The Palaszczuk Government was forced to sack the Logan City Council two years ago after a CCC investigation led to fraud charges against eight councillors.

The councillors, including former mayor Luke Smith, were dumped from their roles after a CCC investigation into the dismissal of council CEO Sharon Kelsey.

But last week, most charges were withdrawn after prosecutors told the Brisbane Magistrates Court they would not be proceeding with the case, prompting widespread criticism of the CCC. Smith still faces other charges.

Crandon cited comments by Premier Annastacia Palaszczuk when she rejected calls for a special inquiry into the CCC and said the committee could provide such oversight.

“The Premier has clearly pushed this matter back to this committee for it to do, properly do, it’s job,” Crandon said.

But Labor’s Jimmy Sullivan accused Crandon of “verballing the premier” who he said was referring to the committee’s ongoing review of the CCC, not a separate inquiry.

“We are half-way through, or part-way through, our five-year statutory review,” said Sullivan, the deputy chair of the committee.

Crandon said the statutory review was about “nuts and bolts” issues, not specific cases, and the committee had the power to respond to public concerns with a dedicated inquiry.

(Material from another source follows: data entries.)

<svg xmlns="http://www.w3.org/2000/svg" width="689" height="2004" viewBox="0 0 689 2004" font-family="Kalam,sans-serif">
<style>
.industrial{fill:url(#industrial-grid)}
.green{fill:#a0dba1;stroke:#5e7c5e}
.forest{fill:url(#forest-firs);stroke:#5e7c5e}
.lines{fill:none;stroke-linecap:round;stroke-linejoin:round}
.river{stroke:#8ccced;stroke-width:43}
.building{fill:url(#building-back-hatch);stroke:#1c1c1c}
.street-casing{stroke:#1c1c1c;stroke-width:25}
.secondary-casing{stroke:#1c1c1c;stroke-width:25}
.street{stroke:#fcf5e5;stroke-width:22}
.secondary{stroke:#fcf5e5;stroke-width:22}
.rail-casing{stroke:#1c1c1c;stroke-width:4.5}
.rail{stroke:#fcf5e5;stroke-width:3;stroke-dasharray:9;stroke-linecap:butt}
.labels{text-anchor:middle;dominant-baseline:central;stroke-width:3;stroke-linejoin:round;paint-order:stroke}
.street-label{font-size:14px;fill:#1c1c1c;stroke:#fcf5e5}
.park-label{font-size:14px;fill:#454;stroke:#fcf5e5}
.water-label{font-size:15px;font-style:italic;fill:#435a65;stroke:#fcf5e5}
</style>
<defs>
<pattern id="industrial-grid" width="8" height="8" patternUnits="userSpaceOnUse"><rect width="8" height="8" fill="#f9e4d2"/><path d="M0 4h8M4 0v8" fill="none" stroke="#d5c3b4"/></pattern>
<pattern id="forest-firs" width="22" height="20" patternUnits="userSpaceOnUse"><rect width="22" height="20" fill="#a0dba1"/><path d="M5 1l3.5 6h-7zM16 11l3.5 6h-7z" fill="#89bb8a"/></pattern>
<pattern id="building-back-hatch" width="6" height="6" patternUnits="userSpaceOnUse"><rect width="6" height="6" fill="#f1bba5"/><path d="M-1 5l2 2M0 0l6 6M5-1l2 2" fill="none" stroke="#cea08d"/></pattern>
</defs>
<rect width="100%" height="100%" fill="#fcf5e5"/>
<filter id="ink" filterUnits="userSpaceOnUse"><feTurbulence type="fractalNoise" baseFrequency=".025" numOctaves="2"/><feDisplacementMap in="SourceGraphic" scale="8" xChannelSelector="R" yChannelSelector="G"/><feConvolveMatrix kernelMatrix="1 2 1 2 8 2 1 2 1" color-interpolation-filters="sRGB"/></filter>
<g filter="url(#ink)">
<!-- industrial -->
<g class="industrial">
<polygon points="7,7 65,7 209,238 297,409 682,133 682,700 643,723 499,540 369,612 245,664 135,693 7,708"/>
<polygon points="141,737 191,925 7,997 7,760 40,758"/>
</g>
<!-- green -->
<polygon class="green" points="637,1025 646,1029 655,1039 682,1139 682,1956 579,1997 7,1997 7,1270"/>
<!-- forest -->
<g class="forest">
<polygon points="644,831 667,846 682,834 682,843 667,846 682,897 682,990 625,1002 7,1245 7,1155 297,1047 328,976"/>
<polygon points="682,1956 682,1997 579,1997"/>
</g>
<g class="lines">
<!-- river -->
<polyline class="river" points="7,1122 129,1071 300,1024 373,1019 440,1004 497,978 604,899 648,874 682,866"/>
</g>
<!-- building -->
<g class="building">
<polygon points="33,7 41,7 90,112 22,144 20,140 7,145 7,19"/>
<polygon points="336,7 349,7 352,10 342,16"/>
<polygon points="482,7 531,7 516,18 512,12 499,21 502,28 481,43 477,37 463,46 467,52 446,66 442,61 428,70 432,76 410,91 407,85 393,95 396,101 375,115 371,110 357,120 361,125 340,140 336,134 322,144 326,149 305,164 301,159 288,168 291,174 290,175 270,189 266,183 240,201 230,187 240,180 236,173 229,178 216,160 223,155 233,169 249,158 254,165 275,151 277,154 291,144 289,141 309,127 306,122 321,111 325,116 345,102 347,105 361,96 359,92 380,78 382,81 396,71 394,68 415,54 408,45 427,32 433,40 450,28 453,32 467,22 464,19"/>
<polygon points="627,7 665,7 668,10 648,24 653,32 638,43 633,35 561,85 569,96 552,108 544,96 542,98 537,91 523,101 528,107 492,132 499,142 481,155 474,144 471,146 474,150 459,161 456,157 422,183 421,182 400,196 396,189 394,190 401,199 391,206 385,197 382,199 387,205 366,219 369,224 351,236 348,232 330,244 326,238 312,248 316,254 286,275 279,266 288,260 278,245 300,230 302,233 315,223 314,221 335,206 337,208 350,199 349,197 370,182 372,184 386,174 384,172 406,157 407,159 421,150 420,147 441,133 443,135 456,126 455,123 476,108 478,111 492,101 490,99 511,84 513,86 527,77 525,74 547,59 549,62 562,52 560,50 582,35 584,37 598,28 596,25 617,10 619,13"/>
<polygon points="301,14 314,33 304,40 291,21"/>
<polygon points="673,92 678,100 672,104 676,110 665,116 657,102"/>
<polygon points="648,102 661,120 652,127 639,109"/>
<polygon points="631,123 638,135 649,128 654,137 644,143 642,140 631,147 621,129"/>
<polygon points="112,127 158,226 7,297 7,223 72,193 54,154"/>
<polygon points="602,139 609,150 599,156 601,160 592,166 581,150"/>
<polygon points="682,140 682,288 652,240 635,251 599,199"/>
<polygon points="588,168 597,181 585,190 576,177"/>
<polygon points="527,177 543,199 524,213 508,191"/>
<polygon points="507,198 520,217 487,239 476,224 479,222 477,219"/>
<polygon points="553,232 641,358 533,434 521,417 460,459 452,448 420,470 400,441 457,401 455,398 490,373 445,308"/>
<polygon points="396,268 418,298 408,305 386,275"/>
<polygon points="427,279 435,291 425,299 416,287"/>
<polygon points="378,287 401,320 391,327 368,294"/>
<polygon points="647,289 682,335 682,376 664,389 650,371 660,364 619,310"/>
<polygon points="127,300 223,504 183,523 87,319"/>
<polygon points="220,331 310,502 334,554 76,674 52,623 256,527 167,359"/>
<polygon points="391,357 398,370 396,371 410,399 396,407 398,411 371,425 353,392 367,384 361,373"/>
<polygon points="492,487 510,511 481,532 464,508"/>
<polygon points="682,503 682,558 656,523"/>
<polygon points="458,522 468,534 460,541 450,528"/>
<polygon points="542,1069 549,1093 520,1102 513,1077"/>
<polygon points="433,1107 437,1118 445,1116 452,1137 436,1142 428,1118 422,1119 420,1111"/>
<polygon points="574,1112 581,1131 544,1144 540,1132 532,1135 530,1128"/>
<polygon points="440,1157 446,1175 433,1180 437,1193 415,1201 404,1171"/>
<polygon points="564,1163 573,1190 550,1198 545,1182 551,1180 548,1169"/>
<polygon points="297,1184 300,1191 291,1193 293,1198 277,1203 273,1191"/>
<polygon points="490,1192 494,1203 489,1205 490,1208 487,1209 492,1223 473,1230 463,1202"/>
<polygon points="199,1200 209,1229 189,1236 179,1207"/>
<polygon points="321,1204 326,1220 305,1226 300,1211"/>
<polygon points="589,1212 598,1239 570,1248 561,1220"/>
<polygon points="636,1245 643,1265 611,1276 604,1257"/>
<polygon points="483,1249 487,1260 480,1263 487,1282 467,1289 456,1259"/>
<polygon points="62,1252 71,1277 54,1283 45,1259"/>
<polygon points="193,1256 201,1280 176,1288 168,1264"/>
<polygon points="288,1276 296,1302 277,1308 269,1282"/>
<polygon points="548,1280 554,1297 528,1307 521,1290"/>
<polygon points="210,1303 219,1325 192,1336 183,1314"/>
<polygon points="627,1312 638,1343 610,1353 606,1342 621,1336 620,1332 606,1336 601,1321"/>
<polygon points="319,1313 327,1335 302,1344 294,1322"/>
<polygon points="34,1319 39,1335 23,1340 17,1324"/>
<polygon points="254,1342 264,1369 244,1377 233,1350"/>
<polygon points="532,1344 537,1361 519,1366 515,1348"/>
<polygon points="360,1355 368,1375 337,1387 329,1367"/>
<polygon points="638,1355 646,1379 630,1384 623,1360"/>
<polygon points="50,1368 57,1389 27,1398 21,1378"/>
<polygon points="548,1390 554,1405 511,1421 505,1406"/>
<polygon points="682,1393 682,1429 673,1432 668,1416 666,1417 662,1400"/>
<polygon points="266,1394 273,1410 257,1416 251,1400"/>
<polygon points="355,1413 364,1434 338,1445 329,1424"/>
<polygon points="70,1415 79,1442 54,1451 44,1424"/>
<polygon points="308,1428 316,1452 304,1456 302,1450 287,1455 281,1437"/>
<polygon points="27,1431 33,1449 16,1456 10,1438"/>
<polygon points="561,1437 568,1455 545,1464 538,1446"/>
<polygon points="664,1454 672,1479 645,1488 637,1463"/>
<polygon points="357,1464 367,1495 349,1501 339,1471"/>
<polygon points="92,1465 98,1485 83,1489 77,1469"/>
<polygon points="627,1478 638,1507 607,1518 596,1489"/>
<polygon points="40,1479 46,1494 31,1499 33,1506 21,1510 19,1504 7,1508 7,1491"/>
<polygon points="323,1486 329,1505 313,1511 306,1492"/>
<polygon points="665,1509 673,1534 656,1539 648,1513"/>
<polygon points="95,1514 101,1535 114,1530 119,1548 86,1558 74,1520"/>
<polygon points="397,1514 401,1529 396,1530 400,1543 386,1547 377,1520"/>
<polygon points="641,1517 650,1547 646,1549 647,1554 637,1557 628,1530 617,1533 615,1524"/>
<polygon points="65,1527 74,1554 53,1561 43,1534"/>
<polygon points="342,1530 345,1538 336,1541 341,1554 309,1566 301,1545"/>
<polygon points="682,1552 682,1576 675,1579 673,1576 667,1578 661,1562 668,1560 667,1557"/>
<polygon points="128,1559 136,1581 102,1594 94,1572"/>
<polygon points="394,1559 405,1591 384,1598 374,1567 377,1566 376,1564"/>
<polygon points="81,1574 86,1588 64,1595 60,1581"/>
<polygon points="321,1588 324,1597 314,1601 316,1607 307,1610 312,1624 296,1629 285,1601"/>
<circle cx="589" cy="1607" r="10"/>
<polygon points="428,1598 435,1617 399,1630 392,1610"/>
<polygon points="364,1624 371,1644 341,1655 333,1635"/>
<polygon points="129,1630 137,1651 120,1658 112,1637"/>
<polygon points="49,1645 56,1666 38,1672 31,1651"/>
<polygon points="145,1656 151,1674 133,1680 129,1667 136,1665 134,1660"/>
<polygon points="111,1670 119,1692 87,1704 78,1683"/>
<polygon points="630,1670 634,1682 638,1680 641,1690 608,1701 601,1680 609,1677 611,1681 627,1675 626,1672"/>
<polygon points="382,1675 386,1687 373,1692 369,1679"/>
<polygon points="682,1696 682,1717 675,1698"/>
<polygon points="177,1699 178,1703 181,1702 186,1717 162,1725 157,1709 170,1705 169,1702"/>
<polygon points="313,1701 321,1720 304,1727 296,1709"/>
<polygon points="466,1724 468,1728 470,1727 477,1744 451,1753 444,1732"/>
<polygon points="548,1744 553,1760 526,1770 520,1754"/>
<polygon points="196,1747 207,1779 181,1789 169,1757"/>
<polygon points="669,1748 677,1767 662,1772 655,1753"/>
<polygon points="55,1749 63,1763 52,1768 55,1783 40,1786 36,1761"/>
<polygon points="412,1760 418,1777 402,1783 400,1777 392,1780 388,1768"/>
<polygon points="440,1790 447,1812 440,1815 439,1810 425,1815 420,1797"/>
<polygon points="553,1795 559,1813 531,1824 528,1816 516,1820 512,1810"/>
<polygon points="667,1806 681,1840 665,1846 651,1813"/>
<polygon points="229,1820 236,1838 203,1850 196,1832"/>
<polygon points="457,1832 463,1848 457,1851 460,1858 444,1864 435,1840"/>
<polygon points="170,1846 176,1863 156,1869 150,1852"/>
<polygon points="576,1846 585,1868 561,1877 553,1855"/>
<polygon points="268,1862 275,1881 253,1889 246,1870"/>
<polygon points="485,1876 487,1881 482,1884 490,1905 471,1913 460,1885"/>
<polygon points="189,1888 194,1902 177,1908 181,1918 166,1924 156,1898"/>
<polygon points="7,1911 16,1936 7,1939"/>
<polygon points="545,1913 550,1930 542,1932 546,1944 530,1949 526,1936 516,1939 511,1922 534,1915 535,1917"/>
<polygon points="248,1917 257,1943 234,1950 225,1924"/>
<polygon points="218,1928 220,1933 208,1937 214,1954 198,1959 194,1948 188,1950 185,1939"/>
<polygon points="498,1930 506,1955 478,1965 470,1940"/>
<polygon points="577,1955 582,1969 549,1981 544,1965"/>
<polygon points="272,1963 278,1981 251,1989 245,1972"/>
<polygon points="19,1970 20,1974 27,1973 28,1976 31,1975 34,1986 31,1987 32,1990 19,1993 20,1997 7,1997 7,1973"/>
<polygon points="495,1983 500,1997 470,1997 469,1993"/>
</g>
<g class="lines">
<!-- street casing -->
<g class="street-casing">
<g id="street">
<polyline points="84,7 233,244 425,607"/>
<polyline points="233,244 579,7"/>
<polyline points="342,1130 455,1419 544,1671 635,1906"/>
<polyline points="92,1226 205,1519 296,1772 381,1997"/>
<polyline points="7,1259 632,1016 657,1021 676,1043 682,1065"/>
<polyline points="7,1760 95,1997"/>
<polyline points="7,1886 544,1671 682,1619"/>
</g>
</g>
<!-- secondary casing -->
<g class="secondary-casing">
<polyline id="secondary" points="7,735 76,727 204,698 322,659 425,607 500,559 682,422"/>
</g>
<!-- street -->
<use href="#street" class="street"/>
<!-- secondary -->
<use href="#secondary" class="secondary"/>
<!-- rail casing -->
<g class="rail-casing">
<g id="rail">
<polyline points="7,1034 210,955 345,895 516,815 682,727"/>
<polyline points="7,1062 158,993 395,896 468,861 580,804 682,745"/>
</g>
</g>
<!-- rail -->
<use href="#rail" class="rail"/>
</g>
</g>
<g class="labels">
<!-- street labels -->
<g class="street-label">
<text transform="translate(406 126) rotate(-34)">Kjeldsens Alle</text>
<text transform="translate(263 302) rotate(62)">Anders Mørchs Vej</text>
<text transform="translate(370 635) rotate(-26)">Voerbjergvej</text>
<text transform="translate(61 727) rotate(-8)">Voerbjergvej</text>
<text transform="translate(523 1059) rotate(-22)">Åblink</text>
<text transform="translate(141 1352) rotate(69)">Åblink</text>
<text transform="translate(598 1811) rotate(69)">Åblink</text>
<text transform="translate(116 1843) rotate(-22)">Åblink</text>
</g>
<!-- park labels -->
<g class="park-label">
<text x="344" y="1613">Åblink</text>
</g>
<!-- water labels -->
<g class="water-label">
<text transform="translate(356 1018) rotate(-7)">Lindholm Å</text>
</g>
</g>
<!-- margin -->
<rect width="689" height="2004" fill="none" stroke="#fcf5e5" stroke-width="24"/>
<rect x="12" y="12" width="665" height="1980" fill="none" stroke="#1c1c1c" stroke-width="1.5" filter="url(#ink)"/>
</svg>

Committee chairman Jon Krause, an LNP member whose electorate includes parts of Logan City, said the CCC investigation and collapse of the fraud case was of great concern to the community. For the ex-councillors involved, the charges had “destroyed their lives” and deserved further scrutiny, Krause said.

The motion was not on the committee agenda, prompting several MPs to belatedly declare they had potential conflicts. It had not been considered by the secretariat.

When it came to a vote, Labor used its numbers to defeat the motion for an inquiry 4-3. The committee then went into a private session, and it is unclear whether the Logan matter will now be considered as part of the statutory review of the CCC.

The decision came after the CFMEU, a Labor-affiliated union, joined calls for CCC chairman Alan MacSporran to resign. The Premier recently said he had her full support.